Sebagai apresiasi, dalam upaya menunjang kegiatan bagi ATR/BPN untuk proses sertifikasi, PLN memberikan bantuan sarana prasarana kepada ATR/BPN Provinsi NTB berupa sarana kerja seperti PC dan printer sebanyak 33 unit.

Bantuan sarana prasarana tersebut nantinya akan di sebarkan merata kepada seluruh kantor pertanahan yang ada di kabupaten/kota yang ada di provinsi NTB.

Apresiasi tersebut disampaikan secara simbolik oleh PLH Senior Manager Perizinan, Pertanahan, dan Komunikasi, Zaky Adikta kepada Kepala Kantor ATR/BPN Provinsi NTB Slameto Dwi Martono, di kantor ATR/BPN Provinsi NTB di Mataram.

“ini merupakan apresiasi dan pengakuan atas komitmen yang profesional dari PLN terhadap ATR/BPN Provinsi NTB, atas kerja sama dan sinergi yang telah terjalin sampai dengan saat ini.

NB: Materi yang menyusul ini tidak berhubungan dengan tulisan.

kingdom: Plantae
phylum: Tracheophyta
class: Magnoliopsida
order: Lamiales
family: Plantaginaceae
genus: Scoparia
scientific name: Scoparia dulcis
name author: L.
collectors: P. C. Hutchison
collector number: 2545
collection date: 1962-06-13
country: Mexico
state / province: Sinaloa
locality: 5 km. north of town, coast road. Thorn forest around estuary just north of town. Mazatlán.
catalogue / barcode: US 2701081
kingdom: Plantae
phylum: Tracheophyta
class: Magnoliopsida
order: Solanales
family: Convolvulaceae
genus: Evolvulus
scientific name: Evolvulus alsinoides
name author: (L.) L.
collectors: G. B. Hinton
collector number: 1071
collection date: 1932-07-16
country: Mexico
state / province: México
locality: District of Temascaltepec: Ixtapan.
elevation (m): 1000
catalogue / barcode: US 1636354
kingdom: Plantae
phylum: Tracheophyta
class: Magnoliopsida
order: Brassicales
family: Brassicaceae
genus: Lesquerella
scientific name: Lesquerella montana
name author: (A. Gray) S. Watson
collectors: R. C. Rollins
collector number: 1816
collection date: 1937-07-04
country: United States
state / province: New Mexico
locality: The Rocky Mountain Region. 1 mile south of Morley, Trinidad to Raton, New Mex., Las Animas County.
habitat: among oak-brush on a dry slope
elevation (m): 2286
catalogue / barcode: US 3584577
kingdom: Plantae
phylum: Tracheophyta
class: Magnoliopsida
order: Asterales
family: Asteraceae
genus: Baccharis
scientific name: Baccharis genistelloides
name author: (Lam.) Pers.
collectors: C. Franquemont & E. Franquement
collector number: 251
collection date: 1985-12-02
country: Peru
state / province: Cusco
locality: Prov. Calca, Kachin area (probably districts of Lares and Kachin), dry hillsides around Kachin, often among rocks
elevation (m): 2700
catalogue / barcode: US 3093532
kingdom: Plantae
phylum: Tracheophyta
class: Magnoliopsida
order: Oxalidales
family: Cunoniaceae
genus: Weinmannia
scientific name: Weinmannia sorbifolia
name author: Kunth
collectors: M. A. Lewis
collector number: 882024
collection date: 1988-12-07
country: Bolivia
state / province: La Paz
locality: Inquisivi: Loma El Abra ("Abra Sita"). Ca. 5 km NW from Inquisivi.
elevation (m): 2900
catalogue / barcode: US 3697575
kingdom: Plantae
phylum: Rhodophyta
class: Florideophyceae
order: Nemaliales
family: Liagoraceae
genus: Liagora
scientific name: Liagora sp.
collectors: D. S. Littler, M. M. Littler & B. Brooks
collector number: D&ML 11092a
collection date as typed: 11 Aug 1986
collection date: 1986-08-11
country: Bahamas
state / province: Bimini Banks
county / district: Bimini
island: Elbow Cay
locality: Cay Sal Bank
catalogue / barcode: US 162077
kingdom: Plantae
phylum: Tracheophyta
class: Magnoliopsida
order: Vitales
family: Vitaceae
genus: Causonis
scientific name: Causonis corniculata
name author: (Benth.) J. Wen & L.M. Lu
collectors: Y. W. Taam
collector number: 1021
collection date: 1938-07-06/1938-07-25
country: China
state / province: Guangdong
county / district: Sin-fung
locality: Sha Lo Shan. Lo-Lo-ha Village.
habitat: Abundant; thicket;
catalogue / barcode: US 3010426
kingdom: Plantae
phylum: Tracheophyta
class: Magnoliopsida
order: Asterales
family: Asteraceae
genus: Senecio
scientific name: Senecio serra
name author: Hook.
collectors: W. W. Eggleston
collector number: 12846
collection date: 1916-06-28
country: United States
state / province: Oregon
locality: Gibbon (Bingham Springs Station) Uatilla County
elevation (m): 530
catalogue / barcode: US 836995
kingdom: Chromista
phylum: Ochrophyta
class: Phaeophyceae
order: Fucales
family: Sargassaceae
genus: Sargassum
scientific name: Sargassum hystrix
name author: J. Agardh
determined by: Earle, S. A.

PLN UIP Nusra memiliki kurang lebih empat ribu persil bidang tanah yang harus dilegalkan dan disertifikasi sebagai aset milik negara yang dipercayakan kepada PLN dan itu tersebar di Provinsi NTB dan NTT,” kata Zaky.

Zaky menambahkan PLN UIP Nusra masih terus berkomitmen untuk melakukan sertifikasi terhadap aset-aset perusahaan, dengan target pada 2021 berjumlah 1.100 sertifikat di dua provinsi, yakni NTB dan NTT.

Kepala Kantor ATR/BPN Provinsi NTB Slameto Dwi Martono, pada kesempatan yang sama juga menambahkan bahwa, pergerakan tim ATR/BPN di kantor-kantor pertanahan kabupaten/kota sudah sangat sinergi dengan tim PLN.

“Apabila tim dilapangan menemukan kendala, respon yang sangat baik ditunjukan oleh tim PLN, dan dapat direspon baik juga oleh tim kami di kantah-kantah di daerah,” ujarnya.

Sebelumnya, PLN dan Kementerian ATR/BPN melakukan penandatanganan nota kesepahaman pada 12 November 2019, yang kemudian dilanjutkan dengan penandatanganan perjanjian kerja sama seluruh Kepala Kantor Pertanahan Wilayah Kementerian ATR/BPN bersama dengan General Manager Unit Induk PLN pada 27 November 2019.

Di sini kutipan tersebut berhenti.